What to work on —
- 1) Using the passage on the Saleen 302 Series, decide whether each statement agrees with it: (a) the S302-PJ was built in a limited run of 500 vehicles; (b) the H302-3V can be ordered in Grabber Orange; (c) the H302-DH has CNC Ported aluminum piston heads. Answer yes or no for each, and quote the words that decide it.
- 2) Rewrite the passage on the Saleen 302 Series from "The Saleen 302" up to and including "OEM engine components.", changing "stock" to "factory".

Extract provided —
*** Block opens ***

The Saleen 302 Series are variations introduced in the 5th generation of Ford Mustang which was produced by the American manufacturer Saleen, Inc. Beginning in 2007 with the S302-PJ edition, Saleen modified stock Ford 4.6L 3V V8 engine blocks with a larger displacement and high compression to 5.0L with OEM engine components.

Previously referred to as Saleen Mustang, Saleen now introduced a model designation based on the Cubic Inch Displacement (CID) of the engine, now referring the car as Saleen 302 CID, or simply S302. Any distinguishable options purchased by the customer is indicated with a suffix added after the 302, designating its difference.

== Variants ==
From its first introduction in 2007 until 2009, the 302 Series have been introduced in several limited edition models:

- S302-PJ: Limited Edition Parnelli Jones Model
- H302-3V: Naturally Aspirated 3-Valve Heritage Model
- H302-DH: Limited Edition Dark Horse Heritage Model with SpeedLab SuperShaker
- H302-SC: Supercharged Heritage Model
- S302-E: Supercharged Extreme Model
- S302-ST/SA-25: 25th Anniversary Sterling Edition Model (2008)

===S302-PJ===
Making its debut for the 302 Series, the Ford Saleen 302 CID Parnelli Jones was a limited run of 500 vehicles commemorating Parnelli Jones’ 1970 SCCA Ford Mustang Boss 302. Utilizing a unique Watts Link suspension as well as a Shaker Hood Scoop, the S302-PJ’s performance is rated at 400 hp.

===H302-3V===
Released alongside the H281 Series, the Heritage 302 CID 3-Valve shares similar bodywork arrangements and decals with the H281, but now uses a 302 CID 3-Valve engine rated at 390 hp. The H302-3V also uses Shaker Hood Scoop found on the S302-PJ but does not have any chrome trim accents. The H302-3V is available in all OEM Ford colors except Grabber Orange.

===H302-DH===
Introduced only in 2009, the Heritage 302 CID Dark Horse was a limited run of 30 vehicles. Using the Saleen Series VI Supercharger found in the S302-E, the H302-DH has an equivalent horsepower rating of 620 hp as the S302-E, but lacks the CNC Ported aluminum piston heads. Another interesting feature is the use of a SuperShaker scoop attached to the Series IV Supercharger which integrates the scoop and the supercharger together.

*** Block closes ***

Recorded information —
*** Block opens ***

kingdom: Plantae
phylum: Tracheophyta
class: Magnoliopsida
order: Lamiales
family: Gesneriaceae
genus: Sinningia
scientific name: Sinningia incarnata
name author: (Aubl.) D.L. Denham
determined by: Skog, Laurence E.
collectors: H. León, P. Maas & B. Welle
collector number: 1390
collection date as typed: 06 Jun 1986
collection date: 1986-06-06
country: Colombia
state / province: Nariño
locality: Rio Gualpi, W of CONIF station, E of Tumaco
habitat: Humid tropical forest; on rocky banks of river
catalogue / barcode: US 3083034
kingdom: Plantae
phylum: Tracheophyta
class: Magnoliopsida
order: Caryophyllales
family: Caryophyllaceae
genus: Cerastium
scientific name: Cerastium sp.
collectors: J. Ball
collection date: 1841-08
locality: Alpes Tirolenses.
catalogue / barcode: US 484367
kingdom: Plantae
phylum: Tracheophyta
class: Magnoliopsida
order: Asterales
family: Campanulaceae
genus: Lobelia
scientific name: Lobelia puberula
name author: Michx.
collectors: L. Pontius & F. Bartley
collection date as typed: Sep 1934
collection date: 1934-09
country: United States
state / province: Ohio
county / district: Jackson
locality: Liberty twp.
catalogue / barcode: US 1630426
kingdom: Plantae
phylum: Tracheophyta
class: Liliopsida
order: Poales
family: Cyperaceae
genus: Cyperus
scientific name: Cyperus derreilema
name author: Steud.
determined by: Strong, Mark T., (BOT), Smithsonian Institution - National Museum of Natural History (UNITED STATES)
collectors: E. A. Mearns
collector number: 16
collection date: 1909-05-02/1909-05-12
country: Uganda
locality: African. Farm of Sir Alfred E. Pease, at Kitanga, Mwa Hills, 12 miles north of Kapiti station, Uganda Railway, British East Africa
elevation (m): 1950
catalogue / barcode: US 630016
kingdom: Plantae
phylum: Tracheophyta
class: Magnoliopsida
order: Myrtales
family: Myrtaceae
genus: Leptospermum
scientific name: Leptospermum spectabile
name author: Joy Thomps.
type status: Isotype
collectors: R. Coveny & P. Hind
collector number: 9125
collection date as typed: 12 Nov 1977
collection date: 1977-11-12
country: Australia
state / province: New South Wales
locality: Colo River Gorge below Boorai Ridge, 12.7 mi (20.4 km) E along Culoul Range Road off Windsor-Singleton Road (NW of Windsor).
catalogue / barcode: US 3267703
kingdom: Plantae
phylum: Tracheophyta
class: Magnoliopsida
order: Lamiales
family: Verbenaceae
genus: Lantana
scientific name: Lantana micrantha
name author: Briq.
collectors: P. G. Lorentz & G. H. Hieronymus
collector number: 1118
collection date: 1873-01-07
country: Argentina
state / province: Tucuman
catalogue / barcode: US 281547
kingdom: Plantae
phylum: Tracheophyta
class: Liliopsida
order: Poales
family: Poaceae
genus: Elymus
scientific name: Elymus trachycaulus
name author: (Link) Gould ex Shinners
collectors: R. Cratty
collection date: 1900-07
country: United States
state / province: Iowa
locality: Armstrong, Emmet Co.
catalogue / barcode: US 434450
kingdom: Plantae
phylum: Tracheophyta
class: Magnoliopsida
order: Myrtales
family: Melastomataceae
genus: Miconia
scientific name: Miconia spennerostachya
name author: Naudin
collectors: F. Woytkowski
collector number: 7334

*** Block closes ***

Your written answers —
- 1)
(a) Yes: "was a limited run of 500 vehicles"
(b) No: "available in all OEM Ford colors except Grabber Orange"
(c) No: "but lacks the CNC Ported aluminum piston heads"

- 2)
The Saleen 302 Series are variations introduced in the 5th generation of Ford Mustang which was produced by the American manufacturer Saleen, Inc. Beginning in 2007 with the S302-PJ edition, Saleen modified factory Ford 4.6L 3V V8 engine blocks with a larger displacement and high compression to 5.0L with OEM engine components.